Description of the task -> Your answer should be the lines of the listing that contain the word "labels".
- - -
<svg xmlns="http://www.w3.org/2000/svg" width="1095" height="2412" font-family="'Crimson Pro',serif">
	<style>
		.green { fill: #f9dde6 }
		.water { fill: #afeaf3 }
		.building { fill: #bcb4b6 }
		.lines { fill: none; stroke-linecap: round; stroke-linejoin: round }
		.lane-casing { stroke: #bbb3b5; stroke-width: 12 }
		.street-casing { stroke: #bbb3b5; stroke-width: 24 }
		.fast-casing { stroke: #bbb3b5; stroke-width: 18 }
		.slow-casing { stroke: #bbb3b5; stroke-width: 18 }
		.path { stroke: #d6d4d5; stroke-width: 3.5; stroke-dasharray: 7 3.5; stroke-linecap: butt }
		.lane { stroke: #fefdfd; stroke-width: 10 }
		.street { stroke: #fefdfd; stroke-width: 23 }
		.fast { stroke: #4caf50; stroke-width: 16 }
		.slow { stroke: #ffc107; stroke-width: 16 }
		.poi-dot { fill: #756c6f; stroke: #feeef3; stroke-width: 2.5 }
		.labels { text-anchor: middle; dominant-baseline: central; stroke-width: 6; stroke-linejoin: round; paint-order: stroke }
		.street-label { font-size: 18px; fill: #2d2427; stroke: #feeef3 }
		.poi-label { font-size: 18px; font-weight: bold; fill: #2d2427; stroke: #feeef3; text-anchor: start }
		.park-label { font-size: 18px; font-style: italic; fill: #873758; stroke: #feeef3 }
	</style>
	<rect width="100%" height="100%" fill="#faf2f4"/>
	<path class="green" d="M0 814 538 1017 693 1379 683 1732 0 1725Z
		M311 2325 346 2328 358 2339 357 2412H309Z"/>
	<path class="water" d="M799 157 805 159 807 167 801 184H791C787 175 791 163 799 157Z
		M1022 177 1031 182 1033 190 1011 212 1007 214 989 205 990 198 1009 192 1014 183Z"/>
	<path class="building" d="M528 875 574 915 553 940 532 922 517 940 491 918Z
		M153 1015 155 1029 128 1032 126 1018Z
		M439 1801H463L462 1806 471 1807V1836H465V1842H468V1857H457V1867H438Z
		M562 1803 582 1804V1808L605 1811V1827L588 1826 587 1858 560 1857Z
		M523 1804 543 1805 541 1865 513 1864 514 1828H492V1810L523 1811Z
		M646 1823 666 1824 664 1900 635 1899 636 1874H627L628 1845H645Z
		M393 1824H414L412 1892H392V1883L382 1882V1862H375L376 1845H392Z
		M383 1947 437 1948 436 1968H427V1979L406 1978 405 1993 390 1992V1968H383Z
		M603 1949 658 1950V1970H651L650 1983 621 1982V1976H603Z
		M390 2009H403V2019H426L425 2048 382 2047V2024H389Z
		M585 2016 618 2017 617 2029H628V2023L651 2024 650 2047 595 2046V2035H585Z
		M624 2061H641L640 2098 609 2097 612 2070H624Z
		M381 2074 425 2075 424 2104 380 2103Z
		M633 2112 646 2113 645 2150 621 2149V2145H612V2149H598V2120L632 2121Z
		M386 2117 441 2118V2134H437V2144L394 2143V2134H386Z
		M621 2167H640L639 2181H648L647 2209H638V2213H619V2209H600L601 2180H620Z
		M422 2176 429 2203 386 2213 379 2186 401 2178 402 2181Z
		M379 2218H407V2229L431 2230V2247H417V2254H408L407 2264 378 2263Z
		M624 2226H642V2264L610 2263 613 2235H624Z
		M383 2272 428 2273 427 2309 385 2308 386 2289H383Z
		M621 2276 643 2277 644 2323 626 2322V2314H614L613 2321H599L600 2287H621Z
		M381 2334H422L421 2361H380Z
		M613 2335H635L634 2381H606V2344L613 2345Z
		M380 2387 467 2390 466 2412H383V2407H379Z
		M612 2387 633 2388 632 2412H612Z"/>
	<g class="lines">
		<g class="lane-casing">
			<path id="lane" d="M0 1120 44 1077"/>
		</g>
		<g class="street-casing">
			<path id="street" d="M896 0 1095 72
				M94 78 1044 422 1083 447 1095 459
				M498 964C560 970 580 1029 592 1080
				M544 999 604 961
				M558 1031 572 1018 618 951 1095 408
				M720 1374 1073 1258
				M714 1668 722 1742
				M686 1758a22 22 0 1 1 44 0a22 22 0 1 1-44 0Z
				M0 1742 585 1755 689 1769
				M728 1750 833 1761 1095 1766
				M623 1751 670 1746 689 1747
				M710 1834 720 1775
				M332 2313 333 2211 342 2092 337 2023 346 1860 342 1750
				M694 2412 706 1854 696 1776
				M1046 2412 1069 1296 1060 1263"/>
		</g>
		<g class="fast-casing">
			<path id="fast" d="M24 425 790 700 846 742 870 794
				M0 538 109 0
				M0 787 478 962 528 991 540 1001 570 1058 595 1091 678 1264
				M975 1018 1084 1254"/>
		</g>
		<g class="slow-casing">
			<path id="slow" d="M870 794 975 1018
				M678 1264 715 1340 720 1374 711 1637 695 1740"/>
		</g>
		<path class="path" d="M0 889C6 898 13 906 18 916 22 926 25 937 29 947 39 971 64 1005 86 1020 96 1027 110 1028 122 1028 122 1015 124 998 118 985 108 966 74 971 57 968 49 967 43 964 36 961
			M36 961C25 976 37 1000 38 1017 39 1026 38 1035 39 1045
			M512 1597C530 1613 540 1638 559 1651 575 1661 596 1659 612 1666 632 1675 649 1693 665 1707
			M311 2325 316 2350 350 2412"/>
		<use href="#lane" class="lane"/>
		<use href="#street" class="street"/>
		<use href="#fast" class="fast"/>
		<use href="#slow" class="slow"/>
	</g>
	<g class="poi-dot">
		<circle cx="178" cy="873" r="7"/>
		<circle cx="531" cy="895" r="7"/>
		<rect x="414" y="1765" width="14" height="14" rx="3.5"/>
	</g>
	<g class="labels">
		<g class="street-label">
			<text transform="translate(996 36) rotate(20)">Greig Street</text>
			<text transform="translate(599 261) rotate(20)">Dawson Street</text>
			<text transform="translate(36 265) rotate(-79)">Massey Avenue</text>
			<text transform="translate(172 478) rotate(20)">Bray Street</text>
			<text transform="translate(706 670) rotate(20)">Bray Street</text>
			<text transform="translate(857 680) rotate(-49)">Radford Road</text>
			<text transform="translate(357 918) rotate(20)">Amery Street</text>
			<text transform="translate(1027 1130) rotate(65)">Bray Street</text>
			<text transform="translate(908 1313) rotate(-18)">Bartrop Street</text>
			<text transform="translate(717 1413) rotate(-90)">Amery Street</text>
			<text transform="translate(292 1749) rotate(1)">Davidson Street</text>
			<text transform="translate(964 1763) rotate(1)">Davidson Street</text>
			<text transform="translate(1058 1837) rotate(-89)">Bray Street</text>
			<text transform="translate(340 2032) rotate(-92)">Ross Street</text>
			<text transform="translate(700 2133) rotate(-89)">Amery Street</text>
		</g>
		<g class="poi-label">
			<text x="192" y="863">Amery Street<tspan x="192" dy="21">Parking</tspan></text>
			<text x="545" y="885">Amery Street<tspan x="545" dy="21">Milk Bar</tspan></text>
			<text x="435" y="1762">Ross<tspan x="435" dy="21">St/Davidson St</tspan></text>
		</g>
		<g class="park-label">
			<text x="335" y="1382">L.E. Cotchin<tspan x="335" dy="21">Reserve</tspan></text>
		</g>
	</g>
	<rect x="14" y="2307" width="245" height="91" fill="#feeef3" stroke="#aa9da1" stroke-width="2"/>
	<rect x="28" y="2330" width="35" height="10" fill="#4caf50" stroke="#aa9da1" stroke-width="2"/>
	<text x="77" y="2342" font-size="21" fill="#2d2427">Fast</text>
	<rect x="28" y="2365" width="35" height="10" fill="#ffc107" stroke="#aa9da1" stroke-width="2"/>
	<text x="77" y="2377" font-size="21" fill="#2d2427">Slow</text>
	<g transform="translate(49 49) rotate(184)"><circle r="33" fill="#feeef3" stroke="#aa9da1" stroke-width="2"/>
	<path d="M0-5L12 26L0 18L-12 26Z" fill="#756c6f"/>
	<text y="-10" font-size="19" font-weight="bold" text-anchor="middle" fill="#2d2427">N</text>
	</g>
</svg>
- - -
Answer below ->
		.labels { text-anchor: middle; dominant-baseline: central; stroke-width: 6; stroke-linejoin: round; paint-order: stroke }
	<g class="labels">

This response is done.